If he is convicted, supporters of the UN’s International Criminal Tribunal for the former Yugoslavia hope it will send a signal around the world that no dictator is safe from his misdeeds.
Milosevic’s trial dwarfs all those held so far in the tribunal’s nine-year life. More than 200 witnesses are likely to be called, with the chief prosecutor, Carla Del Ponte, saying the trial is likely to last two years. And this is despite three separate trials being telescoped together: Milosevic stands accused of war crimes in Kosovo, Bosnia and Croatia.
Milosevic is only one of five defendants facing charges for Kosovo - the others are key members of his war cabinet, who are still free. They are jointly accused of two charges: crimes against humanity, and violations of the laws and customs of war.
Behind the dry text in the charge sheet are the horrors perpetrated by his security forces during fighting in Kosovo in 1999. In January of that year he is accused of sending troops into the ethnic Albanian village of Racak, unleashing a massacre that left 45 civilians dead.
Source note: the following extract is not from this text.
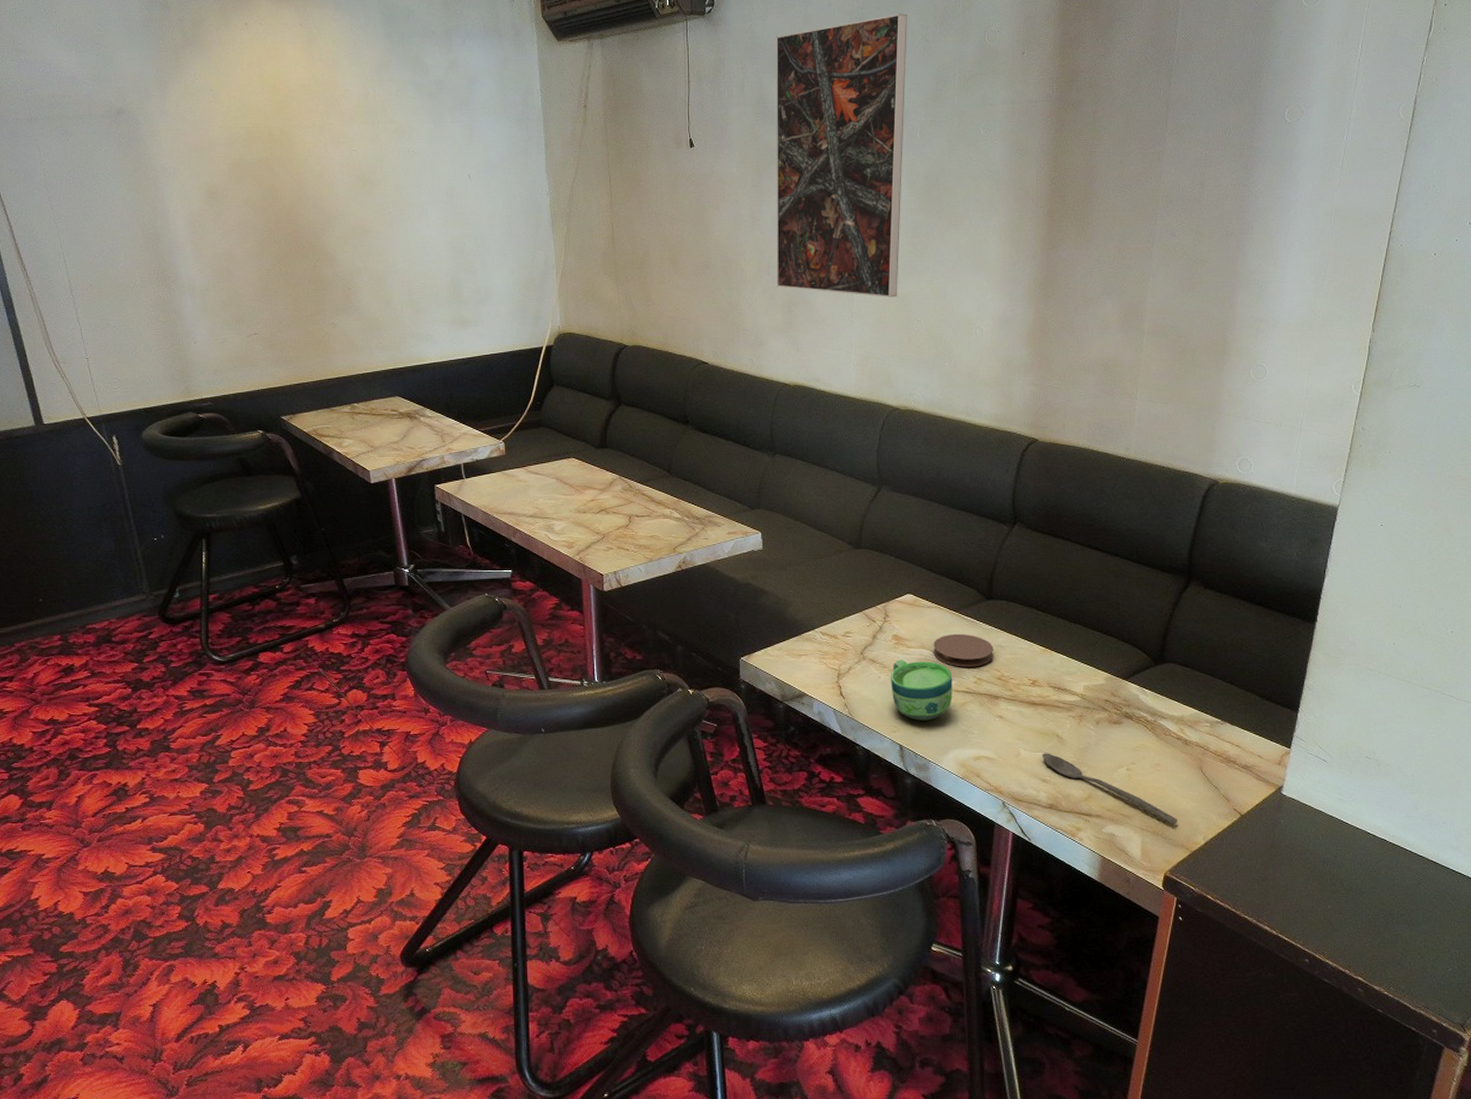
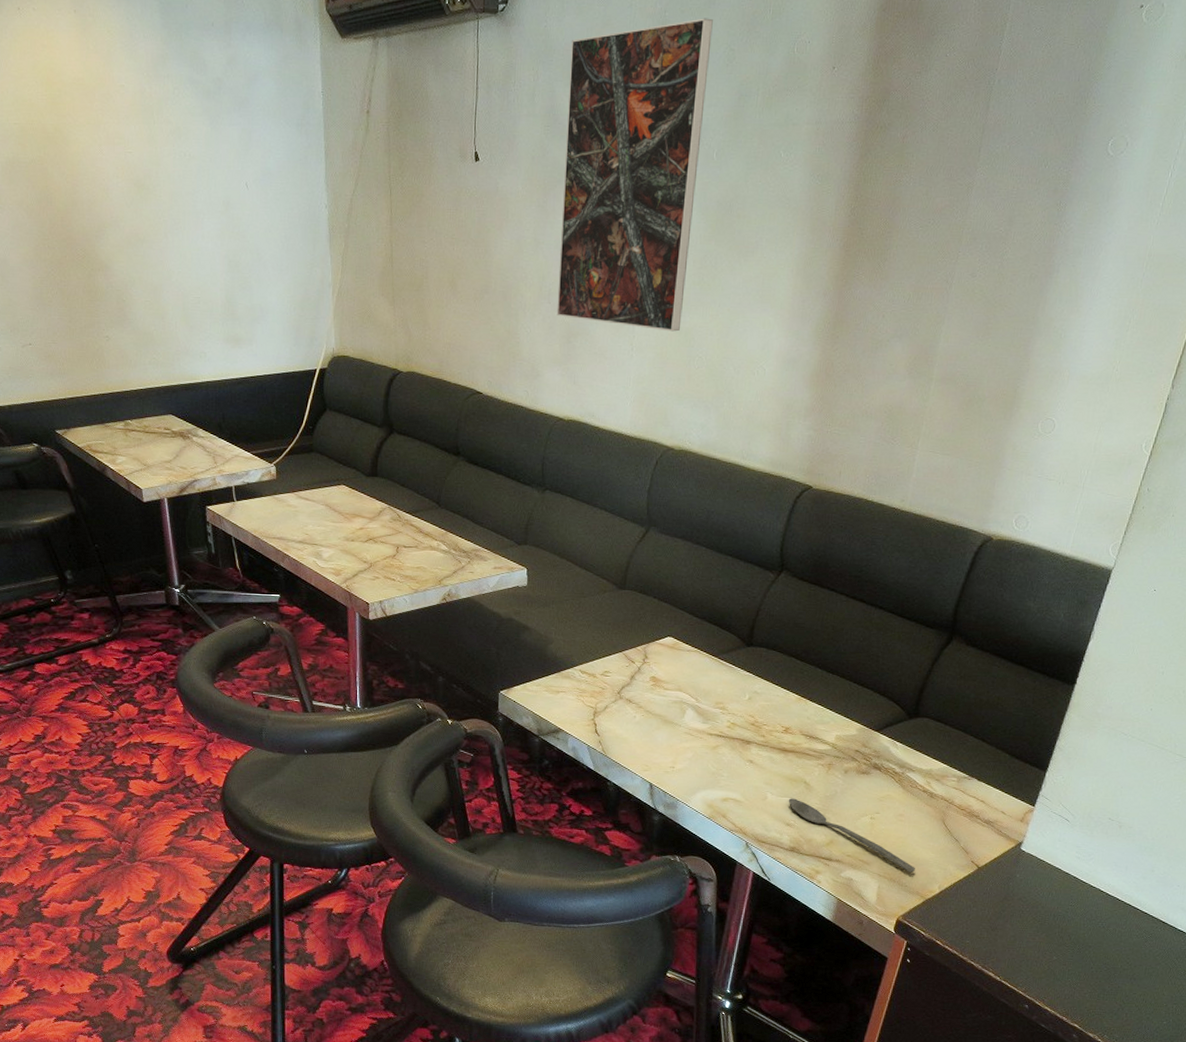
cup: present [891,659,953,721] -> none [645,700,707,761]
coaster: present [933,633,994,667] -> none [689,678,750,712]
The war saw a further campaign of horrors - the forcible expulsion of 740,000 ethnic Albanians, many shelled, shot, raped and maimed along the way. The charge sheet details massacres of ethnic Albanians in the towns of Srbica, Dakova and Velika Krusa, where men were separated from women and machine-gunned.
The case against Milosevic boils down to a simple assertion: appalling massacres were carried out by the security forces and Milosevic, as commander of those forces, is indirectly responsible for their conduct.
The trial will take place in a setting a world away from the killing fields of Kosovo. The man accused of ordering the rape of teenage girls and the butchery of boys will stand in court with no handcuffs or other restraints, in case he hurts himself.
Milosevic has ‘legal advisers’, including the French lawyer Jacques Verges, famous for defending Gestapo officer Klaus Barbie and Carlos the Jackal. The weight of evidence against Milosevic seems overwhelming, but prosecutors still need to prove guilt in individual crimes.
For The Hague itself, the trial is a watershed. Supporters say the court has sent a message around the world that warlords may face the long arm of international law. But there are concerns at the limits of the scatter-gun approach of the tribunal, which will indict only a fraction of those who committed atrocities in the Balkans.
And there is opposition to the court from Serbs, who see The Hague as a victors’ court. More than half the 80 Hague indictees are Serbs. “All of the Serbs will be watching the trial; it is beamed live on state television,” said Mira Milosevic a Serbian media researcher in London. “Serbs don’t believe in the justice system of The Hague.” —Dawn/The Observer News Service.